Care Bundles May Decrease In-Hospital Mortality

Before-and-after study shows implementation reduces deaths in targeted diagnoses
By Rick Ansorge
HealthDay Reporter

FRIDAY, April 2 (HealthDay News) -- Implementing care bundles may significantly reduce in-hospital mortality, according to a report published online April 1 in BMJ.

Elizabeth Robb, R.N., of the North West London Hospitals NHS Trust, and colleagues implemented eight care bundles of treatments at an acute hospital trust and compared adjusted mortality to the previous year for 13 diagnoses targeted by the care bundles, 43 non-targeted diagnoses, and overall mortality for the 56 hospital standardized mortality ratio diagnoses covering 80 percent of hospital deaths.

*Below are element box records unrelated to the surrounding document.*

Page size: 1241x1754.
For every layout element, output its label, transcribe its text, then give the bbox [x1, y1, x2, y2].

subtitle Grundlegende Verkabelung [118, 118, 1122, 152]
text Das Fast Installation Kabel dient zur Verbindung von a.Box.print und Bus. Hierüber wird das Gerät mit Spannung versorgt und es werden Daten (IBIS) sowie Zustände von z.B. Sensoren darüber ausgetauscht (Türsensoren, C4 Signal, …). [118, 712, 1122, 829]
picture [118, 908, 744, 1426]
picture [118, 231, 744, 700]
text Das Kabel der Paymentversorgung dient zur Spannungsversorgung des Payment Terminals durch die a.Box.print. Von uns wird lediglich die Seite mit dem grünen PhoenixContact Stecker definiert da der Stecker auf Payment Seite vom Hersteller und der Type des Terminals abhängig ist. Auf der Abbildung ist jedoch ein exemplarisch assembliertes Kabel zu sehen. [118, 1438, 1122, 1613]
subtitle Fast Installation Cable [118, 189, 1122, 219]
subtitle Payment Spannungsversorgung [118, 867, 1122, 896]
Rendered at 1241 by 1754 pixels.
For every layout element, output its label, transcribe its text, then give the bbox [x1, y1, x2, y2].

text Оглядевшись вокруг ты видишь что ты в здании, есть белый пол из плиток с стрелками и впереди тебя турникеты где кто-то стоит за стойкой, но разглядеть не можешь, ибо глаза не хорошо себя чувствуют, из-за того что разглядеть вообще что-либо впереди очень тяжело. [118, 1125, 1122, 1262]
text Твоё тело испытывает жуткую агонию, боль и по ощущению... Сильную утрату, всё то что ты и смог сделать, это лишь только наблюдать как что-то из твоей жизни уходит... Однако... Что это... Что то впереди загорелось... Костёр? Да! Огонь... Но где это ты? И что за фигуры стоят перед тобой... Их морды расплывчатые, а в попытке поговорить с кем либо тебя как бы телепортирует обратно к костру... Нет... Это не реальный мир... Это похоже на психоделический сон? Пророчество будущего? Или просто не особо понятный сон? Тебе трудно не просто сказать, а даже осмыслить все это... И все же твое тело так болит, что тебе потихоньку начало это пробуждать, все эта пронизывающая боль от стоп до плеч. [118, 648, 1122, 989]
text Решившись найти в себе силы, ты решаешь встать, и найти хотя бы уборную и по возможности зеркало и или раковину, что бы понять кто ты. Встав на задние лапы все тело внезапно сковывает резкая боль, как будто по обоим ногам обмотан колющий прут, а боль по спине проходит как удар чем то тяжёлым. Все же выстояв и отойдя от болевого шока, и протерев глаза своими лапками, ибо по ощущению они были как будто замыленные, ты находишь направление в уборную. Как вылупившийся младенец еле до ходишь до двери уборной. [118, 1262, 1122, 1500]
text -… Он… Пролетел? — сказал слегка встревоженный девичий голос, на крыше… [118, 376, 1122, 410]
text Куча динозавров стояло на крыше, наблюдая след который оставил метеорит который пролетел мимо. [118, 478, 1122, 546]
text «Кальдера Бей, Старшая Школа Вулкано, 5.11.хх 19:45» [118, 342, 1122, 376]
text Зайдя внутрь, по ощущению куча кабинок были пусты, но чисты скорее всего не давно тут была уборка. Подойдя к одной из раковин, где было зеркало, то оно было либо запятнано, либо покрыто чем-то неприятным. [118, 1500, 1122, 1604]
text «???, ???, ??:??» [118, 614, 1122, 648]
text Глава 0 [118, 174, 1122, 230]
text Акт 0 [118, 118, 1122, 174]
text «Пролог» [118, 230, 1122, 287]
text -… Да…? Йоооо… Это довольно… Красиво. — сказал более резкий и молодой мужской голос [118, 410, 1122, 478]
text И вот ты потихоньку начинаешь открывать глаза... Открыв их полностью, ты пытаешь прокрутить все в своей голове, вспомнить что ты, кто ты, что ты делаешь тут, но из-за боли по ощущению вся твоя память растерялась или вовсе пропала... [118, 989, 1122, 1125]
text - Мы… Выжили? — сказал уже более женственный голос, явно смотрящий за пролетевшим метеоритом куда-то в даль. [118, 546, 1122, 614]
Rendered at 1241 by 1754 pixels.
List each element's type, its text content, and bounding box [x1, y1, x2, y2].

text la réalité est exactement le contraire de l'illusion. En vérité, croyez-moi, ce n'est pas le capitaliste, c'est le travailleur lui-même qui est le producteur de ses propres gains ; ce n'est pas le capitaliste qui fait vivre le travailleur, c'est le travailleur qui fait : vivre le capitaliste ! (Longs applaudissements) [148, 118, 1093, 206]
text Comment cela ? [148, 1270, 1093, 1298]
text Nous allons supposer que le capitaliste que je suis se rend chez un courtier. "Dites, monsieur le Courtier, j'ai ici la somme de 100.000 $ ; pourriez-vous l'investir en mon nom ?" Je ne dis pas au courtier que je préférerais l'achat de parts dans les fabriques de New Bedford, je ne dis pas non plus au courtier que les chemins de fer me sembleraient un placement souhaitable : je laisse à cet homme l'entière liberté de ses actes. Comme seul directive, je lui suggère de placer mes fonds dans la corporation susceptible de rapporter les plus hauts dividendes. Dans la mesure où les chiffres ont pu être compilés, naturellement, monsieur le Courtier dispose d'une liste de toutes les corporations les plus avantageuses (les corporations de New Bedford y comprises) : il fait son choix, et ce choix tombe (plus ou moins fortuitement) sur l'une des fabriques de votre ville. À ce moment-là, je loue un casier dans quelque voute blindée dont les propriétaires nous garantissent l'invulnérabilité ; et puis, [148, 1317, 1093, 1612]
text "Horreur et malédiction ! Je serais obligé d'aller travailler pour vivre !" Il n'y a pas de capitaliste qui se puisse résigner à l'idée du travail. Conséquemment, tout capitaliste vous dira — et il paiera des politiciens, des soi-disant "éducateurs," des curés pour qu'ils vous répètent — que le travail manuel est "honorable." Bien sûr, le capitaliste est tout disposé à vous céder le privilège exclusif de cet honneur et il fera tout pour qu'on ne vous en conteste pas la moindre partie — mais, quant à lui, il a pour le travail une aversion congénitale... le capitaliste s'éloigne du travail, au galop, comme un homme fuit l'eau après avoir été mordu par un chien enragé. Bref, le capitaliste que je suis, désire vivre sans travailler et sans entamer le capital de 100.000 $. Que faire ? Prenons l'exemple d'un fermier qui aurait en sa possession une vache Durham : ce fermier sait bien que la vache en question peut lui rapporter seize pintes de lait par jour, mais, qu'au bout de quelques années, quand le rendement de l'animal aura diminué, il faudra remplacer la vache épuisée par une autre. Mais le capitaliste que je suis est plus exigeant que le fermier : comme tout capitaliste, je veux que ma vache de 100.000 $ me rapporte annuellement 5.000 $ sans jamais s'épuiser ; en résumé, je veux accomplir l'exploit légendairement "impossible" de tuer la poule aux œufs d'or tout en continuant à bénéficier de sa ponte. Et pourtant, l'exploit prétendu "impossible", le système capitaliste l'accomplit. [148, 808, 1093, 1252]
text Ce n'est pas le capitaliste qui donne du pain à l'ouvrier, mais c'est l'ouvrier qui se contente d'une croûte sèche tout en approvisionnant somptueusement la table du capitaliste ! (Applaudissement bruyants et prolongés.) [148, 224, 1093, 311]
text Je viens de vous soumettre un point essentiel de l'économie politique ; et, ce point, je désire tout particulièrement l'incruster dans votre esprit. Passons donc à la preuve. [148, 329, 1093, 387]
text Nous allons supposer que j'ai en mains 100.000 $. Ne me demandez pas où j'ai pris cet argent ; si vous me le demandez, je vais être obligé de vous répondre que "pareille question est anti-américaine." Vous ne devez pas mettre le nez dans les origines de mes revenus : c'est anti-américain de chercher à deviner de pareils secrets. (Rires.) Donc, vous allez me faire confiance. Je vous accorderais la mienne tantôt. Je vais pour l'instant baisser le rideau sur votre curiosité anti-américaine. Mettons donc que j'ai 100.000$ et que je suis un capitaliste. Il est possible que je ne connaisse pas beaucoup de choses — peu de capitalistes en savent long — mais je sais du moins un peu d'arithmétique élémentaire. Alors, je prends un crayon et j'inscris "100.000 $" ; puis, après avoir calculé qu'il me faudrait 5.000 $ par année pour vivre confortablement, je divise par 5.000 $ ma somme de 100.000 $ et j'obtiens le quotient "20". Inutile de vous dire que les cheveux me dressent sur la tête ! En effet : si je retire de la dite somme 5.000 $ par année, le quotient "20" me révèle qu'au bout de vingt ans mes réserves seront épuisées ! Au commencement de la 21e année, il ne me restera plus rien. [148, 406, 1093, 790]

After care bundle implementation, the researchers observed significant decreases in the standardized mortality ratio of the targeted diagnoses and the hospital standardized mortality ratio, along with a small decrease in the non-targeted diagnoses. They found that the hospital standardized mortality ratio decreased from 89.6 in 2006/2007 to 71.1 in 2007/2008, which they stated was the lowest among acute trusts in England. There were also significant reductions of standardized mortality ratios in 11 of the 13 diagnoses targeted, compared with the previous year.

"The methods described in this study, of determining the main causes of death in a hospital trust and then using methods of treatment (care bundles) developed from evidence of their effectiveness, to reduce mortality in the targeted diagnostic areas could be generally applicable," the authors conclude.